Ruthlessness and a fresh jumbo-sized box of Hefty bags and the realization that just because it fit 10 years ago doesn't mean we should be anticipating wearing it again...
:)
no subject
Date: 2007-01-05 02:12 am (UTC)no subject
Date: 2007-01-05 02:15 am (UTC)I also have a plastic tote that I rotated toys into over 6 months ago. She hasn't asked for them. They will be donated to Salvation Army without her even knowing.
I have three yardsticks I measure an item's throwability:
1. Have I used it in the last 9 months? (9 months because that covers enough seasons for clothing that if it hasn't been worn it ain't gonna be)
2. Will it cost less than $20 to replace IF I make the ungodly mistake of throwing it out and then ABSOLUTELY NEEDING IT.
3. Is it plastic? Or Stuffed?
What, you may ask, will be top priority to toss soon?
My clothes -- there aren't a lot, I've been pretty ruthless, but there are enough that another bag can be made and I won't miss them.
My papers/books. I can't toss them, but I can do a better job of organizing them and keeping them that way.
Her clothes--the kid has more pajamas and t-shirts and jeans (that she won't wear by the way) then any one child needs. I'm pairing her down to 10 T shirts, 5 long sleeve shirts and thats it.
Good luck!
no subject
Date: 2007-01-05 03:40 am (UTC)IF YOU CAN, if a present comes in that you know you do not want to keep, set it aside to re-gift or freecycle or donate. Even if they open it it still can be donated or freecycled.
I think most of us with the kids would encourage a wish list.
On the otherhand, you still have your mother's buying to deal with...
no subject
Date: 2007-01-05 03:47 am (UTC)Some suggestions:
Registering at Babies R Us and letting everyone know that what she REALLY needs is on that list.

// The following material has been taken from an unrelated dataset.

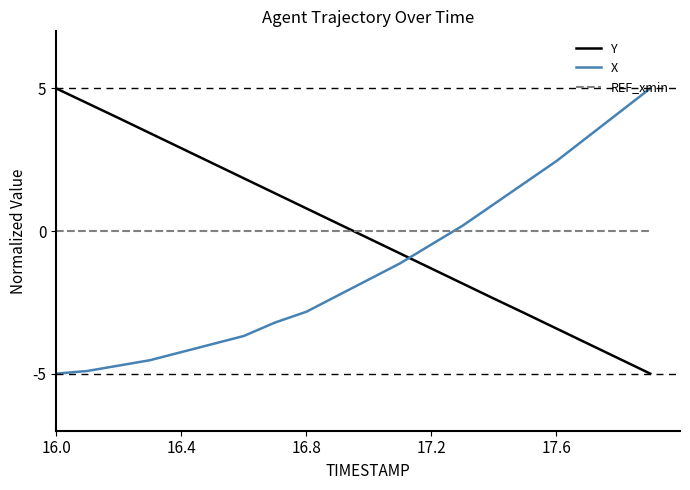

Does the chart display data point markers on the line(s)?

No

A week after a present barrage have Gwen help you generate a donation run. I make Will go through his toys and figure out which ones he's out grown and then take him along when I donate them.
no subject
Date: 2007-01-05 04:20 am (UTC)But are we really referring to Miss Manners for a 5-year-old's kiddie jamboree? And further, given the prevalence of registries, wishlists, and "donation in lieu of gift" trends in contemporary society (the last a nice recognition of how landmark occasions should really be more about the event than the materialism), is her dictum realistic anymore?
It basically boils down to these choices:
* Offend Miss Manners and tell people you don't want gifts, and just lump the fact that certain people will probably ignore that wish.

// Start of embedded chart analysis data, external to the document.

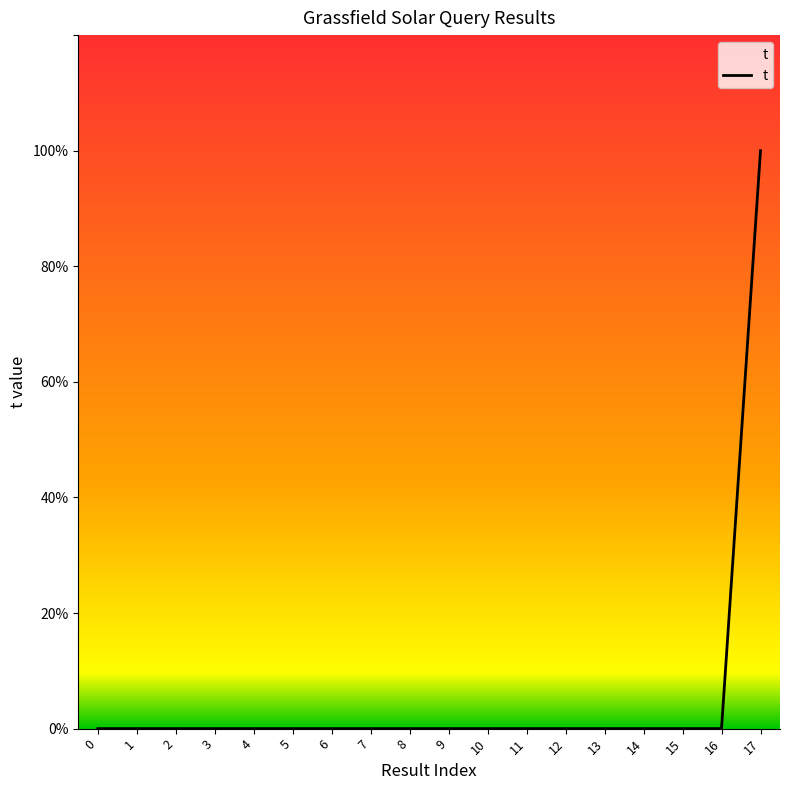

Rank the categories by value from lowest to highest.

0, 1, 2, 3, 4, 5, 6, 7, 8, 9, 10, 11, 12, 13, 14, 15, 16, 17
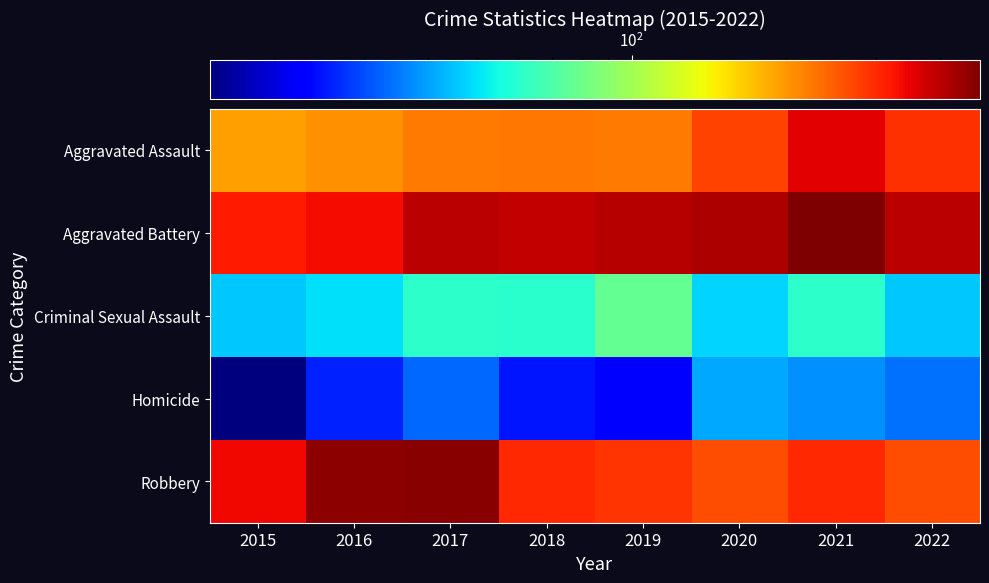

Which has a higher value, 2017 or 2020?

2020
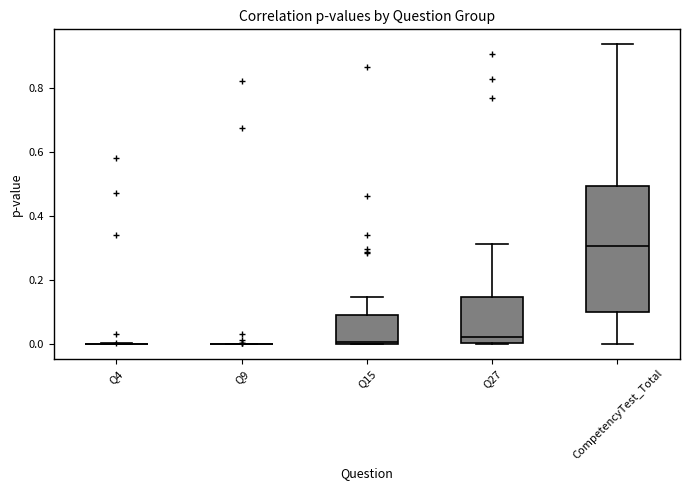

Comparing the boxes themselves (not the whiskers), which one is the tallest?

CompetencyTest_Total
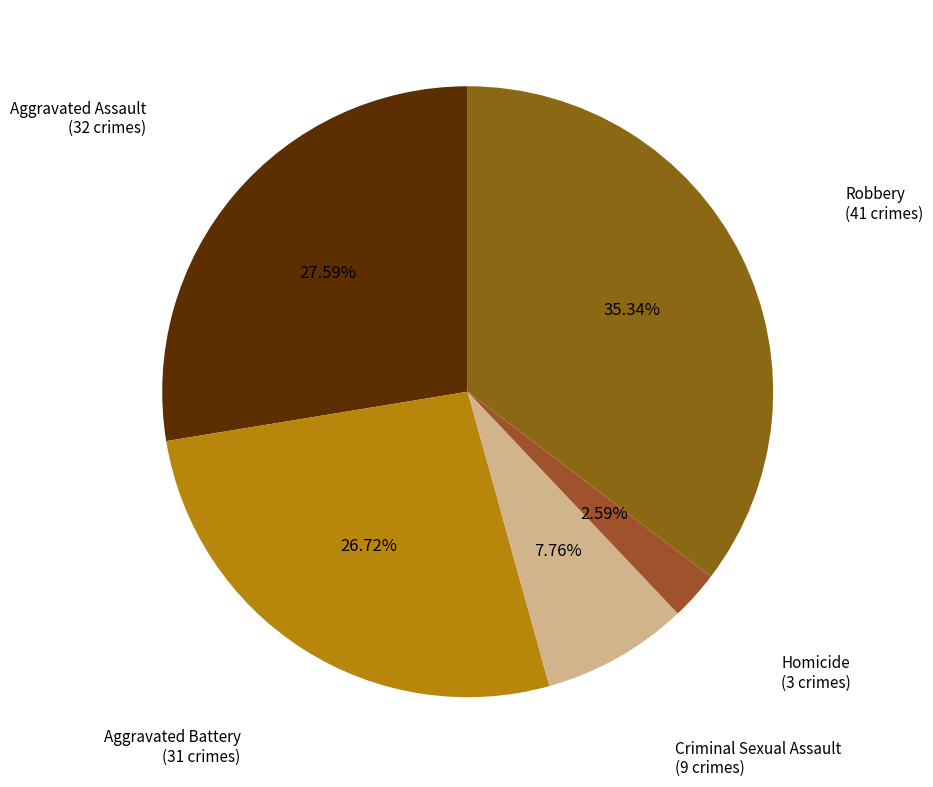

How many segments does this pie chart have?

5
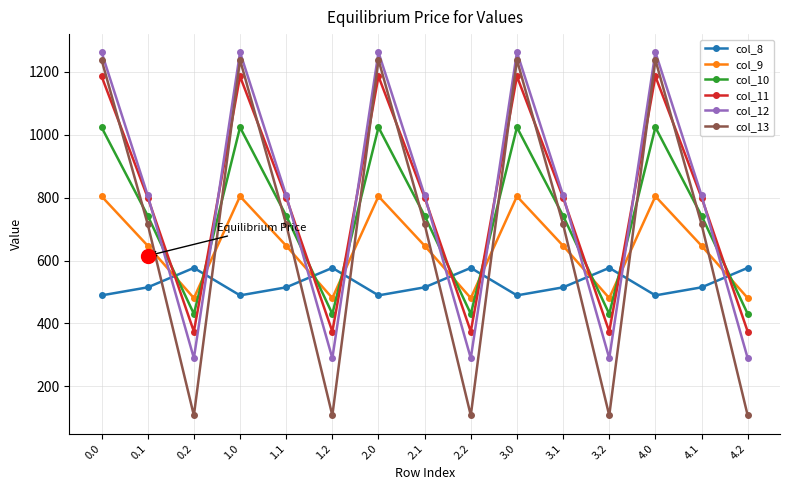

True or false: col_12 has more than 2 points higher than both neighbors.

True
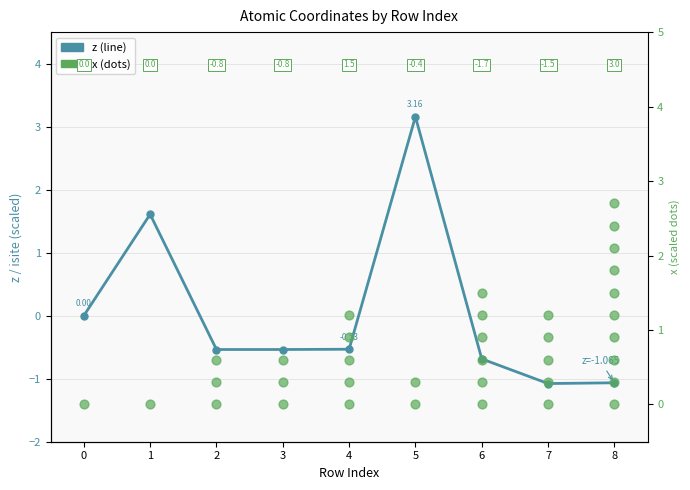

Between 4 and 8, which is larger?

4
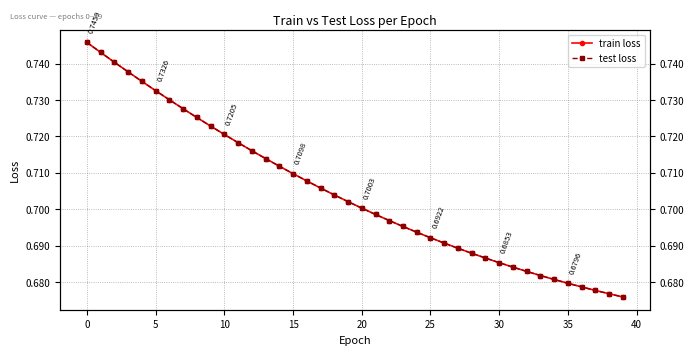

What is the minimum value shown in the chart?

0.7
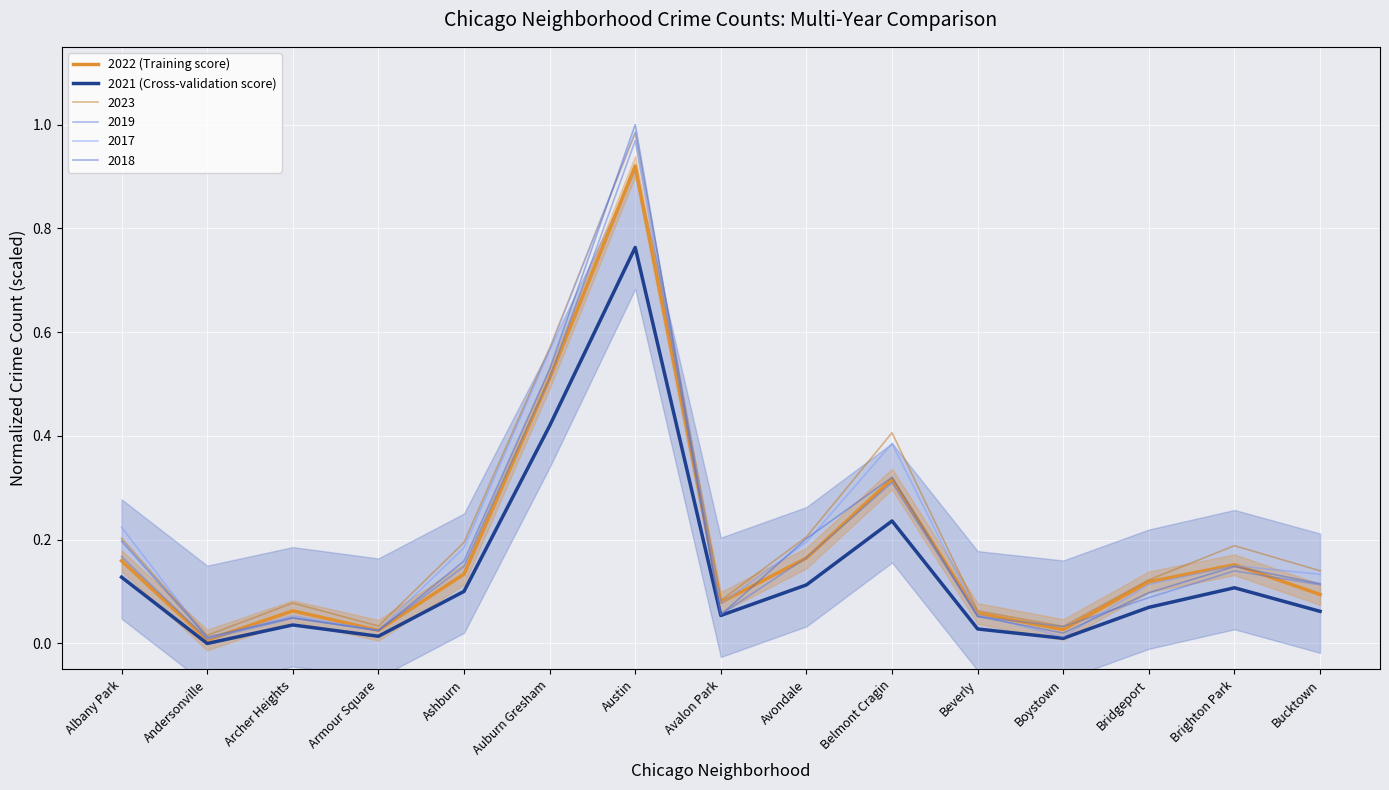

The value of 2021 (Cross-validation score) at Avondale is 0.2. True or false?

False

* Offend Miss Manners even more by telling people what kinds of gifts are preferable, whether through a registry or a gentle suggestion in the invite. You'll probably still get things you don't want, and then you can decide what to do with those things.
* Lump all the gift-giving altogether and then return/donate anything redundant/unnecessary, whether it's a gift or existing possession.
Actually, it really boils down to this, overall:
Purge.
no subject
Date: 2007-01-05 04:07 am (UTC)http://www.mothering.com/discussions/archive/index.php/t-3166.html
no subject
Date: 2007-01-05 05:41 pm (UTC)Our family was really good about talking to me in advance about what we wanted for the girls, and most of what we received was appropriate, desired, and fun for both kids. I was the idiot who snuck the 3-foot-tall unicorn into the house (restrictions don't apply to parents, do they?). Informal conversations with guests as they RSVP may be more successful than a generic note.
I second the ideas of requesting consumable gifts and/or unwrapping, but not opening gifts to be earmarked as donations.
You could also consider asking people to bring gifts with the theme of the party in mind. If you want dress-up clothes, make it a dress-up party and ask only for contributions to G's dress-up trunk, no matter how small.